===== TEXT SECTION =====
Ken Kesey Symposium
University of Oregon
kesey.uoregon.edu

Presented by the Council for Theater and Performance Studies with the departments of Theatre Arts and English with the support of the College of
Arts and Sciences.

This is a scholarly examination of the works of Ken Kesey including the literary, the bus trips, the relationship with the Grateful Dead, the Merry Pranksters, and the man himself. This is real heady stuff presented by real heady people who spend their time conjuring what it all means and how it relates to previously conjured thoughts, writings and experiences.

The symposium presenters studiously recite their dissertations with great emphasis on points relating to the themes of their discourse. Their enthusiasm is infectious, thought-provoking and fascinating. They are professors, writers, and deep thinkers possessed of inquisitive minds. In plain view of the tree lined serene ivory tower atmosphere, the people in this symposium have embarked upon the fascination with Kesey, the Pranksters, the Grateful Dead and how it all fits into archetypes, culture, Jungian psychology, Huckleberry Finn and so much, much, more.

The Kesey symposium
continued over three days comprised of panels with three to five people who have spent recent months and years studying and analyzing Ken's writings, relationships, actions and videos. The audience of like-minded thinkers, friends of Ken's, family, students, Pranksters, and Eugene hippies listen attentively to each participant present their paper. References to other writers' books flow back and forth throughout the formal essays providing arguments about the why's and what's. Occassionally, the huh and what eminates from the audience many of whom are as equally studious as the presenters. Questions are posed, retorts are commented, answers to the questions and retorts are replied, all in a very dignified, civil manner.

During one Saturday session panel titled Electric Art for the Mind and Body, Katie Mills, Phd. from Occidental College in South California, presented her paper The Merry Pranksters Search for the Kool Place': The World's First Acid Road Movie. Her analysis presented similiarities between the Pranksters' fabled 1964 road trip effort to film the bus trip, and the Peter Fonda, Dennis Hopper film Easy Rider. A discussion about the symbolism of the American flag evident in both films ensued with great red, white and blue vigor, including the stars and stripes. Members of the audience added more than two cents on the subject offering other films of the genre for consideration and discussion. This symposium was fascinating. After the panel concluded, Zane suggested to give Professor Katie the film roles to edit her version of the movie.
===== MATERIAL SHOWN =====
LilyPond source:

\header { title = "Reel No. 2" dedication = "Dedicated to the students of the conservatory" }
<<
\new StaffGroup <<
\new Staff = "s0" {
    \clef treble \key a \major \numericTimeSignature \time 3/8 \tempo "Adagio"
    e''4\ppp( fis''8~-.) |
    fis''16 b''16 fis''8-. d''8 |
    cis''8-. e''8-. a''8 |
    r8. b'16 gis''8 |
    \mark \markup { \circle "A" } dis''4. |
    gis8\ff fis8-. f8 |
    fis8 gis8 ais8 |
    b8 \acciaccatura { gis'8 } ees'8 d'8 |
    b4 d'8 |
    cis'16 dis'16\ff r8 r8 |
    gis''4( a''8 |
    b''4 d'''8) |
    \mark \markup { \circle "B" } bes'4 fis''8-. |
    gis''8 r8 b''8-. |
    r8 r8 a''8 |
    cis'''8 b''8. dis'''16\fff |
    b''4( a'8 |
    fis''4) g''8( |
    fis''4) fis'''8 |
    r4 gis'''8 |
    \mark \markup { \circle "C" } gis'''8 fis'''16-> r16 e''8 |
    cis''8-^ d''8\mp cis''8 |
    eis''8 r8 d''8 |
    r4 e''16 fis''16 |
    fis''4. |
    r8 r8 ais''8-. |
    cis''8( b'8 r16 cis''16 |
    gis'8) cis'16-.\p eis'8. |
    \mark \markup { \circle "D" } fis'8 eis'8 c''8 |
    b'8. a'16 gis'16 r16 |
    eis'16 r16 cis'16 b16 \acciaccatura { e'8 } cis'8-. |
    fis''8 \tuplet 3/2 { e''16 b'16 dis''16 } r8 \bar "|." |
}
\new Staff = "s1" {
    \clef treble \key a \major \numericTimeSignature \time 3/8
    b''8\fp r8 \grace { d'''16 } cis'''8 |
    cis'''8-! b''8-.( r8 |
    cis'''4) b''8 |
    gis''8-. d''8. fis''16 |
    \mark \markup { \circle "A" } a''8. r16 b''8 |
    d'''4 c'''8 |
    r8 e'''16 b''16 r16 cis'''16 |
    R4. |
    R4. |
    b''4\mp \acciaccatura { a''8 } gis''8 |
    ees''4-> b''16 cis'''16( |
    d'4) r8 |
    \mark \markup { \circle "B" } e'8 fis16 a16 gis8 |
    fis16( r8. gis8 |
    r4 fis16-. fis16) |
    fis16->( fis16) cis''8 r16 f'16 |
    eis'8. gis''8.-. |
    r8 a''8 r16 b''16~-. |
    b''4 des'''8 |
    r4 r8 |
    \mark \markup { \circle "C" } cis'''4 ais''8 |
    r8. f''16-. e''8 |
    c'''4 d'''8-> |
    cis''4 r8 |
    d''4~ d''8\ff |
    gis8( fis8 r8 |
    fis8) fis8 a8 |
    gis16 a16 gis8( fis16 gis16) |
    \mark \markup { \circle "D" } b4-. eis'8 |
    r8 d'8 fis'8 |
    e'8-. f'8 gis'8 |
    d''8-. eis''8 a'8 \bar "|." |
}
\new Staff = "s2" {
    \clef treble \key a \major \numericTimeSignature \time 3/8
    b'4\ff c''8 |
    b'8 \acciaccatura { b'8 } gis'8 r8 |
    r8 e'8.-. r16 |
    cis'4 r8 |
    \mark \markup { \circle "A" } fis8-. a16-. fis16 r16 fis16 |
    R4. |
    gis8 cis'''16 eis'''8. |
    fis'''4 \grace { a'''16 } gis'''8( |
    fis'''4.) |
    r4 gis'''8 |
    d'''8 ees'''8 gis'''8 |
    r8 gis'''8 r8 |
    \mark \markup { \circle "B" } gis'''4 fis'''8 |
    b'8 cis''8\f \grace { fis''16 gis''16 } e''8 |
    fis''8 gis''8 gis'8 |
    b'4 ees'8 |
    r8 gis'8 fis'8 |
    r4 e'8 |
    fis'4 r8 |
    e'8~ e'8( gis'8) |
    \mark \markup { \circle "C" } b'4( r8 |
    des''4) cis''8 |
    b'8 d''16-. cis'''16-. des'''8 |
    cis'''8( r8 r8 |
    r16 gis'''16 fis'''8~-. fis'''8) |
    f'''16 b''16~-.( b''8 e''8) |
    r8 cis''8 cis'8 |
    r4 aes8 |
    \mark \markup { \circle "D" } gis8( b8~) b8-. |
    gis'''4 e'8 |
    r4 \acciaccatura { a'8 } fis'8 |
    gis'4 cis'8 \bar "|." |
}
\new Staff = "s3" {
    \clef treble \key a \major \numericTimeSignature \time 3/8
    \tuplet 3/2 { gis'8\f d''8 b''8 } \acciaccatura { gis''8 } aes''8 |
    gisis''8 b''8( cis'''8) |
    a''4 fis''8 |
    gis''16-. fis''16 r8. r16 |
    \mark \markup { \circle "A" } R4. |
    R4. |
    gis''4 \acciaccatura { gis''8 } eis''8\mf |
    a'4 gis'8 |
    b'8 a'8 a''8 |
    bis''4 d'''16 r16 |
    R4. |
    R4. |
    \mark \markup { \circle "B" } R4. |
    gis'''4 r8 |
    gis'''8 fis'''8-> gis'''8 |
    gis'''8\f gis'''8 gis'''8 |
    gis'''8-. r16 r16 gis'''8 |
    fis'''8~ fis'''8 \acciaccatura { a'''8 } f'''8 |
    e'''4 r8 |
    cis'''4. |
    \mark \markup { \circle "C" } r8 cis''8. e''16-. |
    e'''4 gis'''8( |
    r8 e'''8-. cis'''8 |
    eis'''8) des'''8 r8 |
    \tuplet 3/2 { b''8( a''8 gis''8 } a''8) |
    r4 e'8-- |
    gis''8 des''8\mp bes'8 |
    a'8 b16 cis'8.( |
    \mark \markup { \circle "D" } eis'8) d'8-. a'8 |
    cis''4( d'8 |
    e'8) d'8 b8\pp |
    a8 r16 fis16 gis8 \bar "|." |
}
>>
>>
=====
_REQUIRED WORK_.
- a) In the Ken Kesey symposium text, which film did Katie Mills compare with the Pranksters' 1964 effort to film the bus trip?
- b) Write the next part of the Ken Kesey symposium text, beginning after its final sentence.

_ANSWER LIST_.
- a) Easy Rider, the Peter Fonda and Dennis Hopper film.

- b)
During the panel discussion, Kesey the Writer, Bennett Huffman presented a spirited essay about Ken as the writer focused on the book Last Go Round, co-written with Ken Babbs. Bennett was an O.U. Levon collaborator on Caverns, the book Kesey wrote during a semester with students at the UofO. Bennett Huffman is now a literature professor at the University of Oregon. His presentation surrounded the three racially diverse characters in the novel and their actions to get it right. It being the inequality of the situations in the Pendleton Rodeo in which they found themselves participating for a four hundred dollar saddle. Poker games that used cowboy boots with symbols embossed into the leather as ante provided the fodder for this presentation along with the racial make up of the novel's subjects. The heavily referenced paper provided intrigueing fodder throughout the room. The ensuing discussion cut short only because other panelists required time for their thoughts to be presented and discussed.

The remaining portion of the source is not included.